$||x|-|y||\leq|x-y|\Rightarrow |x-y|\geq|x|-|y|$ and $|x+y|\geq|x|-|y|$.

Question

I think I can prove the inequality but in order to do so I Need to understand whether if

$|a|>|b|$ then $|a|> b$ and $|a| > - b (*)$

My proof would be then

$||x|-|y||\leq|x-y|\Rightarrow |x|-|y|\leq|x-y|$

And then one can choose for $y$ its negative value and would get

$||x|-|y||\leq|x-y|\Rightarrow |x|-|y|\leq|x+y|$

If my idea is Right please help me to prove $(*)$

Otherwise I would like a hint so I can find it out myself

Answer 1

We know that $|b|=\max\{b, -b\}$, that is $|b| \ge b$ and $|b| \ge -b$.

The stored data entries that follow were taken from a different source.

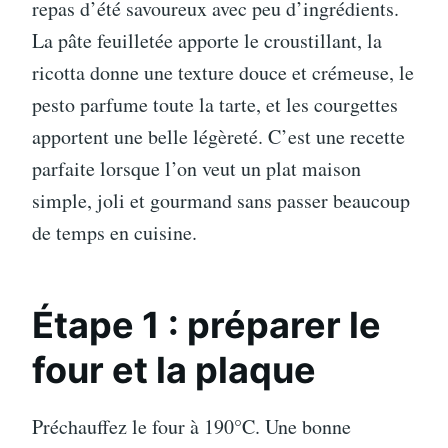
repas d’été savoureux avec peu d’ingrédients.
La pâte feuilletée apporte le croustillant, la
ricotta donne une texture douce et crémeuse, le
pesto parfume toute la tarte, et les courgettes
apportent une belle légèreté. C’est une recette
parfaite lorsque l’on veut un plat maison
simple, joli et gourmand sans passer beaucoup
de temps en cuisine.
Étape 1 : préparer le
four et la plaque
Préchauffez le four à 190°C. Une bonne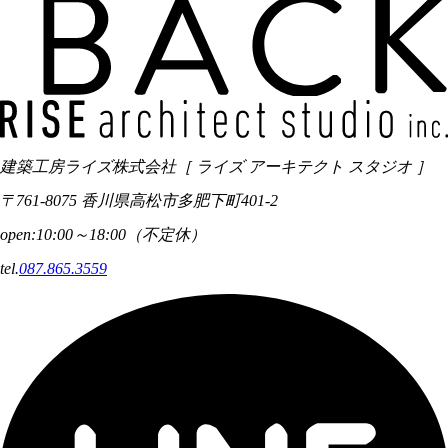
建築工房ライズ株式会社
［ ライズ アーキテクト スタジオ ］
〒761-8075 香川県高松市多肥下町401-2
open:10:00～18:00（不定休）
tel.
087.865.3559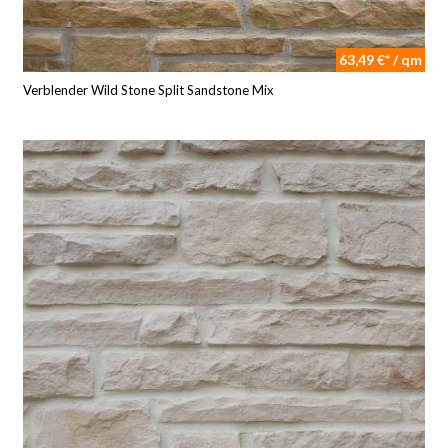
63,49 €* / qm
Verblender Wild Stone Split Sandstone Mix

Hence $|a| > |b| \ge b$, that is we have $|a| > b$.

Similarly for $-b$.

Answer 2

Because by the triangle inequality

$$|x-y|+|y|\geq|x-y+y|\geq|x|,$$ which gives $$|x-y|\geq|x|-|y|$$ and by the triangle inequality again: $$|x+y|+|y|=|x+y|+|-y|\geq|x+y-y|=|x|,$$ which gives $$|x+y|\geq|x|-|y|.$$